I listen to music, a lot. As a former music major and composer, music has been a large part of my life since I was a child. And even though I don’t do much composing anymore, it still forms the background soundtrack to my life day after day.
Growing up, of course, there were certain songs, bands and artists that spoke to me deeply, affected me, got under my skin and changed my outlook on life. Particularly when I became depressed, there were a few key musicians that kept me going, that told me I wasn’t alone in my misery.

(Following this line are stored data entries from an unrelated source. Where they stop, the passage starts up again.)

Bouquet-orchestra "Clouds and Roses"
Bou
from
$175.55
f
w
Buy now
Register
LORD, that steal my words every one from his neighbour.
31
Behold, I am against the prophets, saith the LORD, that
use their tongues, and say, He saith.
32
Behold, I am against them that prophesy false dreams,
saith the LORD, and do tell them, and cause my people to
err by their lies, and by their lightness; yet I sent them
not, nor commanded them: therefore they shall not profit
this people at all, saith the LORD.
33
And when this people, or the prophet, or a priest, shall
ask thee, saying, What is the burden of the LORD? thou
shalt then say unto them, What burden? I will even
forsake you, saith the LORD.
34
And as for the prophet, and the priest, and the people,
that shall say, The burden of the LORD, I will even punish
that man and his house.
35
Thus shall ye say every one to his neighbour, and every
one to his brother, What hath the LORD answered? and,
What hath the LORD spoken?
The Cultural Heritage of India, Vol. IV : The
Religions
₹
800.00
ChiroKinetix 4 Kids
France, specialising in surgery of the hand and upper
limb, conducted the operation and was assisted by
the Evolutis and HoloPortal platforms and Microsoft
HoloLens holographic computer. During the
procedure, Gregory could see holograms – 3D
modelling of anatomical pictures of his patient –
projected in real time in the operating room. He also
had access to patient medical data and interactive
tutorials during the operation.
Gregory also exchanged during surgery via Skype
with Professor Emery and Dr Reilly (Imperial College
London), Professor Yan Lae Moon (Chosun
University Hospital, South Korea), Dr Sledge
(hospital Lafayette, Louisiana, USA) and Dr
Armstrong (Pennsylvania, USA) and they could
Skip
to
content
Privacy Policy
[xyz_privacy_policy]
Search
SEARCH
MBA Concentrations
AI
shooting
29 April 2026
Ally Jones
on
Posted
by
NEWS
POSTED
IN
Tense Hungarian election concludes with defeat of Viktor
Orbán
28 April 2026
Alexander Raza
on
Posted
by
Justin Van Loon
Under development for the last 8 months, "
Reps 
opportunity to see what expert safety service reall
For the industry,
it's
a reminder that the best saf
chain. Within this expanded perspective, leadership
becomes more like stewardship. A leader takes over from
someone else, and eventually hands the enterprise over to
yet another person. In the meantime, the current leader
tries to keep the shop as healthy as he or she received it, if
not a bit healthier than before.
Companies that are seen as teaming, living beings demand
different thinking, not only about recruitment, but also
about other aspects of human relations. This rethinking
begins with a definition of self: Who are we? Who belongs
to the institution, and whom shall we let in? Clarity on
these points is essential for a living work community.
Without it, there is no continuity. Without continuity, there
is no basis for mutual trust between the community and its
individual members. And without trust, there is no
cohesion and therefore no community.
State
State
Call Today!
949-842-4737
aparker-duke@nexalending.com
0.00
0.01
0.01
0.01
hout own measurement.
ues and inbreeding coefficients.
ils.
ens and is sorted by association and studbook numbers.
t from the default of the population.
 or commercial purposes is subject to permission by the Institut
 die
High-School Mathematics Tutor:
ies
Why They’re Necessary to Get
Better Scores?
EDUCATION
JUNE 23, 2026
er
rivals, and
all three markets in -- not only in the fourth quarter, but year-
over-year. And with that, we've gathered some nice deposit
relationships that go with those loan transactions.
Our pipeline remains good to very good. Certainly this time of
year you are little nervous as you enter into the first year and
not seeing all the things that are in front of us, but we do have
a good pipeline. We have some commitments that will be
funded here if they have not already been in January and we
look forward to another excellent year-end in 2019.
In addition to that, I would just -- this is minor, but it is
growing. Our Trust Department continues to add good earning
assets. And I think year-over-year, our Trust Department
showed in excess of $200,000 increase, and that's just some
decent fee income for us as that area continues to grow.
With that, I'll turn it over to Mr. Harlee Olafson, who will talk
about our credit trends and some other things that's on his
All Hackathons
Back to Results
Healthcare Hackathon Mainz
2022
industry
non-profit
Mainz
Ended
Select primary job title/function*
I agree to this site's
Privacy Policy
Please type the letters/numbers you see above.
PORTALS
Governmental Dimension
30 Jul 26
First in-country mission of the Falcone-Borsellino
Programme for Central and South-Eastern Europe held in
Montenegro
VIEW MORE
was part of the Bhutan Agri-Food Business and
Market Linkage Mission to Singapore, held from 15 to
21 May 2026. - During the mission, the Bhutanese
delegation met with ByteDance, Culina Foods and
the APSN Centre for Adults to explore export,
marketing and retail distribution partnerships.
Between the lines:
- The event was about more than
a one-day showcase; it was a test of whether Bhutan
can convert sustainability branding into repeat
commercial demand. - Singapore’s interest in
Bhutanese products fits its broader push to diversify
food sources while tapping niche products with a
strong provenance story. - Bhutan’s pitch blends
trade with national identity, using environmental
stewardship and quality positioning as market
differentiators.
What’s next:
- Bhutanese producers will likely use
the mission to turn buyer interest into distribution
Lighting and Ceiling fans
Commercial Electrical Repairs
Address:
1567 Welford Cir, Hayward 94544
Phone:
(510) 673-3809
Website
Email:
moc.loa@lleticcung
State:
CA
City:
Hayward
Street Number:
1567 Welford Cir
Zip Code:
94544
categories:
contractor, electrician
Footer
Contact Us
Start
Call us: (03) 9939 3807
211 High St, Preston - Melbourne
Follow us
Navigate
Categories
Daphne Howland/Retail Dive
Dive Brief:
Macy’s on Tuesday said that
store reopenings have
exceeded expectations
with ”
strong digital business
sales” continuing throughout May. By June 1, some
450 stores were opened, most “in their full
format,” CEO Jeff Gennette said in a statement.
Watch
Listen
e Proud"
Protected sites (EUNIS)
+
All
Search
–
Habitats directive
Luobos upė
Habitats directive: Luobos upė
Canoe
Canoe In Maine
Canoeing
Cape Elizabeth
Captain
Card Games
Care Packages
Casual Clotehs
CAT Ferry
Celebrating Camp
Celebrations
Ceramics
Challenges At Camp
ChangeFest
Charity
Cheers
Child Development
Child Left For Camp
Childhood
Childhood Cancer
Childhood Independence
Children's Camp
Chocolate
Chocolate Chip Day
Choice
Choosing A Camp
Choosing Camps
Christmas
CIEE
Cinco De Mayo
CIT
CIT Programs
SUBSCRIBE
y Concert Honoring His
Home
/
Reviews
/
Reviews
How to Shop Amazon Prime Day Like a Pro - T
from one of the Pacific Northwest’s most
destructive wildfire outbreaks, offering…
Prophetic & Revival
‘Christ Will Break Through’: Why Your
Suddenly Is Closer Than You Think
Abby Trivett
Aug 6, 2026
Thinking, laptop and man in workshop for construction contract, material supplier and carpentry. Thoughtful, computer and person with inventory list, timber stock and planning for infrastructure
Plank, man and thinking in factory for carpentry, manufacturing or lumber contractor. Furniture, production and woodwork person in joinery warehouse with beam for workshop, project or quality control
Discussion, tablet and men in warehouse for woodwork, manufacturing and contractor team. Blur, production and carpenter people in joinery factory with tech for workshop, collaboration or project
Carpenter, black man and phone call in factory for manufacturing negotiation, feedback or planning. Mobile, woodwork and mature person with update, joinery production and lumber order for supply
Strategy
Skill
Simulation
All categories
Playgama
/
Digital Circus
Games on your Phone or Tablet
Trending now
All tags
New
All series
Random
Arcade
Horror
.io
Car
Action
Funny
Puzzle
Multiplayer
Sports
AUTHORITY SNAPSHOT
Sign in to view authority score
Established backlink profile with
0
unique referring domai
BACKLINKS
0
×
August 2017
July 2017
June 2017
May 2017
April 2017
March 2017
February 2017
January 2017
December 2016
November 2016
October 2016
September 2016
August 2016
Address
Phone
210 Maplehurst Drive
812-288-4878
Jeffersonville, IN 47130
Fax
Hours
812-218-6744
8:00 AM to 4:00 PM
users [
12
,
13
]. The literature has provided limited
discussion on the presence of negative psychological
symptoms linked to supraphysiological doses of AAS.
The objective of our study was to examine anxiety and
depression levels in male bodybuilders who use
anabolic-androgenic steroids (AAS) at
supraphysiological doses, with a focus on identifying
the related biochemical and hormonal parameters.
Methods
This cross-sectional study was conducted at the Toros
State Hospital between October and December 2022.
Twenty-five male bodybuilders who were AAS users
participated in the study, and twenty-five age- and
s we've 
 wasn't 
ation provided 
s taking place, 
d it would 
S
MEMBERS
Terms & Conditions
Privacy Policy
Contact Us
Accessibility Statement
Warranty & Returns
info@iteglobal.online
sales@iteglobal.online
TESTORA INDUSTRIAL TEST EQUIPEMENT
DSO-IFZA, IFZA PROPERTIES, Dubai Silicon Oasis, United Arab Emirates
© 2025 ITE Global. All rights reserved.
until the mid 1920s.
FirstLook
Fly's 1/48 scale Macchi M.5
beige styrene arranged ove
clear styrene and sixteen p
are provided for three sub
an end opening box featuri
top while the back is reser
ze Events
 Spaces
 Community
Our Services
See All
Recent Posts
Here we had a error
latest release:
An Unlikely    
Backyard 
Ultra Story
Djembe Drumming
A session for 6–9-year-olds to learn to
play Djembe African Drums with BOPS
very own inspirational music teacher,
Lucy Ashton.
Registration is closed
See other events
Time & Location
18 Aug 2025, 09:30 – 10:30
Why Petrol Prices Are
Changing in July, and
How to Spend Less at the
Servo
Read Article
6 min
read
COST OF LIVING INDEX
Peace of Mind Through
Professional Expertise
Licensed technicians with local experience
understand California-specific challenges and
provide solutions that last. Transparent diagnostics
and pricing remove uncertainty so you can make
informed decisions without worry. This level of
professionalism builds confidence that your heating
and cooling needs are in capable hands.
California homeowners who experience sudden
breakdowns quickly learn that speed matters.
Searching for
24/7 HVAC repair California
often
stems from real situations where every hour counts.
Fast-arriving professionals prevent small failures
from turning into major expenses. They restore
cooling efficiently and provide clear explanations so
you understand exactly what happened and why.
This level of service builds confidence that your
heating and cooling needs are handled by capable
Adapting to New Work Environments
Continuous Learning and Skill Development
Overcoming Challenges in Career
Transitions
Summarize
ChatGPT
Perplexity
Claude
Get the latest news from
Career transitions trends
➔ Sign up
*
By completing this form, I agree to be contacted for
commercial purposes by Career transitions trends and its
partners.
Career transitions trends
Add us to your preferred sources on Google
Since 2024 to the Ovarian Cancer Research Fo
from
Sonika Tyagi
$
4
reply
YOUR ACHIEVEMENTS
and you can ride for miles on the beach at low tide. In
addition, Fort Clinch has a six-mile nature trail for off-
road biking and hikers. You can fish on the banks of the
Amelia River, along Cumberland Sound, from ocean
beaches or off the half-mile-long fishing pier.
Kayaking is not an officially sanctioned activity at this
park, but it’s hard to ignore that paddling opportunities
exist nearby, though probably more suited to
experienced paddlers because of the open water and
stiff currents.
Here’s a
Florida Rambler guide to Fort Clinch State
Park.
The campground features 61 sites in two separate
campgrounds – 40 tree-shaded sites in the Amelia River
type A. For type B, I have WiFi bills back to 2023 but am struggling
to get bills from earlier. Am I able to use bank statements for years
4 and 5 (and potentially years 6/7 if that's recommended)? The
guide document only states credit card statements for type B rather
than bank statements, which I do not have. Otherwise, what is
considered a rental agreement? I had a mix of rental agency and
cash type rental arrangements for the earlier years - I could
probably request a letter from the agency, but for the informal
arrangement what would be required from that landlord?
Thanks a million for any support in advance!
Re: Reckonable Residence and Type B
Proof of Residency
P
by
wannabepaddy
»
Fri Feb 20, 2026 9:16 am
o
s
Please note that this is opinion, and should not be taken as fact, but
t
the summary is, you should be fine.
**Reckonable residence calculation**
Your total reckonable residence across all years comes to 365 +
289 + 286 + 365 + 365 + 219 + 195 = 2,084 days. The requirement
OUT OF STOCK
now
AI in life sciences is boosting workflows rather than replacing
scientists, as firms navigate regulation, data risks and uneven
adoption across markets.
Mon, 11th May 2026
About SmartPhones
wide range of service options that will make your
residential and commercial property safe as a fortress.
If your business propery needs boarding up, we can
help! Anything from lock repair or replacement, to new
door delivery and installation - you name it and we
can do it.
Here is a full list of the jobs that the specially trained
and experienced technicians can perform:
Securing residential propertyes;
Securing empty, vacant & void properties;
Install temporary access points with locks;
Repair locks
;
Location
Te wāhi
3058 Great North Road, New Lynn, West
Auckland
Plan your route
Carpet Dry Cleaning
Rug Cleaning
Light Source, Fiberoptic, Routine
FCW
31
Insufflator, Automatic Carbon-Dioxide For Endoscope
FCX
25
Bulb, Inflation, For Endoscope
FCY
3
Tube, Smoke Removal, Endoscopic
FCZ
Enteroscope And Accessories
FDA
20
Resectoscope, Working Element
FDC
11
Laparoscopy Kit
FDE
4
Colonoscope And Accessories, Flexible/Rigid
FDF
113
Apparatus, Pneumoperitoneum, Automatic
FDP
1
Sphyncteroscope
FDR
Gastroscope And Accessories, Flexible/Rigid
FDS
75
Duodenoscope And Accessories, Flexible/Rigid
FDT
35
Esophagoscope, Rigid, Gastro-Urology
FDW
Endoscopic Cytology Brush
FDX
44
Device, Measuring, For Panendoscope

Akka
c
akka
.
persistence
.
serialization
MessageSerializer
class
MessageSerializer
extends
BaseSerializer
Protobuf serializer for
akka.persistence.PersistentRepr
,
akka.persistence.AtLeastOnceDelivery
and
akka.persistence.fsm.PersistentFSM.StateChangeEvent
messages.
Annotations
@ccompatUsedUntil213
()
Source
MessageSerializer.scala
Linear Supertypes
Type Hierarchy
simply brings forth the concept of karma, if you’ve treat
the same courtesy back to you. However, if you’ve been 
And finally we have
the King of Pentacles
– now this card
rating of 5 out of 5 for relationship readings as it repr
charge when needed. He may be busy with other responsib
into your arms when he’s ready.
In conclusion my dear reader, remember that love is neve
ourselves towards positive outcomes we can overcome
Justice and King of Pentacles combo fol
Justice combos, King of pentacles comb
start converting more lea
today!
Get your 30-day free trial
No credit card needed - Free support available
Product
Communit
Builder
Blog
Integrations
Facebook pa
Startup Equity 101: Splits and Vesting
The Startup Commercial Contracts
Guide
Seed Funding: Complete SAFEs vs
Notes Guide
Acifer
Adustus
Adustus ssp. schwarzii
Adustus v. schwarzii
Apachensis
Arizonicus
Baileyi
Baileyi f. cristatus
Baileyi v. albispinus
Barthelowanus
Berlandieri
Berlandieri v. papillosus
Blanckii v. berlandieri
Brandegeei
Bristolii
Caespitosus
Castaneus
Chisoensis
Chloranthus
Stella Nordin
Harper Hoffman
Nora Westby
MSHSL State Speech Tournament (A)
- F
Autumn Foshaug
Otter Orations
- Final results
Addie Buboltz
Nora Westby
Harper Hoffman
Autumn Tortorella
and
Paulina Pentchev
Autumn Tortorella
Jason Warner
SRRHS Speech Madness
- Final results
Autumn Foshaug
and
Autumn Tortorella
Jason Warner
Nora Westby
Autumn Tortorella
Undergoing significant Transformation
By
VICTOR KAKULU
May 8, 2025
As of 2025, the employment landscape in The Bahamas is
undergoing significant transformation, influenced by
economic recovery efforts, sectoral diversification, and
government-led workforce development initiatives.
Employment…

In 22 Scars, Amy feels much the same way. Music is a large part of the story, although (deliberately so) no song or band is referenced by name (not that I wanted to avoid lawsuits, but it helps preserve a sense of timelessness in the story). There was a point, actually, when considered starting each chapter with a quote from a song. I might still do that in a future novel.
But what I feel is important to share is that the music I listened to while writing 22 Scars is the music I grew up with, the music that formed the soundtrack to my depression. And it’s the music that Amy listens to throughout the novel. We’re talking about major artists like Marilyn Manson and Metallica, but also lesser known bands like Sentenced, My Dying Bride and Anathema. Even, to an extent, older goth bands like The Sisters of Mercy and Xymox. These bands represent to me the epitome of bleak despair and numb depression, and are fundamental to understanding the feeling behind the story.
So if you want to know what 22 Scars sounds like, check out some of the above bands. It’ll give you a taste as to what Amy’s listening to, but also to what it took to write the book in the first place. I think you’ll find it insightful.